[Request] Put the lines of the records from the one containing "Passare all'articolo successivo" through the one containing "[Registrare i dispositivi](enroll-devices.md)" into a JSON list of strings, one string per line, omitting blank lines.

[The data]

"""

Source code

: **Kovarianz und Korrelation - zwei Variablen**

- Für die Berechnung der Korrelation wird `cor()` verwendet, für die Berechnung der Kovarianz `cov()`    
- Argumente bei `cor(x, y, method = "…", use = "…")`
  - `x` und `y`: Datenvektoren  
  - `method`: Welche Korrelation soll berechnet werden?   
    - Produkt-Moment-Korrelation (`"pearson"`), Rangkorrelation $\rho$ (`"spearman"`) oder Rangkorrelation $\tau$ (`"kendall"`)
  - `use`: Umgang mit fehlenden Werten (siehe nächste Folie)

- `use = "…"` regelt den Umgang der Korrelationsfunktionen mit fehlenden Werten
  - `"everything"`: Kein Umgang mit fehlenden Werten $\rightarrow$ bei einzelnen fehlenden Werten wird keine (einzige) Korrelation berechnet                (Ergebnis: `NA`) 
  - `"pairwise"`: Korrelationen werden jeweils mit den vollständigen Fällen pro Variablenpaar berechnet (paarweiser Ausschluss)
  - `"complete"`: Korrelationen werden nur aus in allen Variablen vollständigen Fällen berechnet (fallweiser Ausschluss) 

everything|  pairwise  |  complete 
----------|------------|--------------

"""
"""

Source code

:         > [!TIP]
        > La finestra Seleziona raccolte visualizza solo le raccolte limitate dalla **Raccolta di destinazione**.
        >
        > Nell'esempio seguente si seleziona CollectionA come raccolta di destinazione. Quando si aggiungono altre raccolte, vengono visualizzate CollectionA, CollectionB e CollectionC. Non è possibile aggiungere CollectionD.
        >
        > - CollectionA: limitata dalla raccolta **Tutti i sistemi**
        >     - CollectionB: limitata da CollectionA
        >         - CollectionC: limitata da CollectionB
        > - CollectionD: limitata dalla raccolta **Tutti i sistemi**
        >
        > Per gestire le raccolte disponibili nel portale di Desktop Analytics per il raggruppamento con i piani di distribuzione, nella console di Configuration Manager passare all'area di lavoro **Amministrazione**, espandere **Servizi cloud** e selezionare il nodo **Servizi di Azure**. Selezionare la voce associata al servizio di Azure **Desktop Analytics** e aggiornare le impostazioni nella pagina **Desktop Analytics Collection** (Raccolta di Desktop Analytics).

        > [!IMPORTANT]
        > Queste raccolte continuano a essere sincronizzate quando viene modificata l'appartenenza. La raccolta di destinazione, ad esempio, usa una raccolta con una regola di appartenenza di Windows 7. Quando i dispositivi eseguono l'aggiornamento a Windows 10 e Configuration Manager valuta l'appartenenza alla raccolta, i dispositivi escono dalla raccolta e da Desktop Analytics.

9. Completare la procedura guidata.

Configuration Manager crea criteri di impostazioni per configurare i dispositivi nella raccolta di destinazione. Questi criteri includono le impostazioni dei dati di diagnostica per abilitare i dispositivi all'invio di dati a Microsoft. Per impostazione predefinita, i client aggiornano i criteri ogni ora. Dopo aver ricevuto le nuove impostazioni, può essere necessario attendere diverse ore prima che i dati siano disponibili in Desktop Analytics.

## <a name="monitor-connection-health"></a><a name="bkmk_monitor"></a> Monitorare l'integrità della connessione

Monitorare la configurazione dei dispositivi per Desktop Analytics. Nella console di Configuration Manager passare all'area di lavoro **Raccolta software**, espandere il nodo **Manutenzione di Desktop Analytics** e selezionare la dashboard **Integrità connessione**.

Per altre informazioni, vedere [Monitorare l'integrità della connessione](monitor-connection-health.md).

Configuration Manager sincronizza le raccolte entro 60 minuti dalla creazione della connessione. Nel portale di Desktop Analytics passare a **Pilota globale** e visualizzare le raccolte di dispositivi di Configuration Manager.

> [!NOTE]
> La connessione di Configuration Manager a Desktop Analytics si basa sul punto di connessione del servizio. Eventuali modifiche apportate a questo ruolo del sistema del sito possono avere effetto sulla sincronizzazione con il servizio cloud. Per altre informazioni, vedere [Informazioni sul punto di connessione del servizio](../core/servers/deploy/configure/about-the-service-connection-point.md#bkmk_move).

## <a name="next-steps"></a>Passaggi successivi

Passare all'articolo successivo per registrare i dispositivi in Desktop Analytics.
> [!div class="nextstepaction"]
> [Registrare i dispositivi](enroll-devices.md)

"""

[Answer to the problem]
[
  "Passare all'articolo successivo per registrare i dispositivi in Desktop Analytics.",
  "> [!div class=\"nextstepaction\"]",
  "> [Registrare i dispositivi](enroll-devices.md)"
]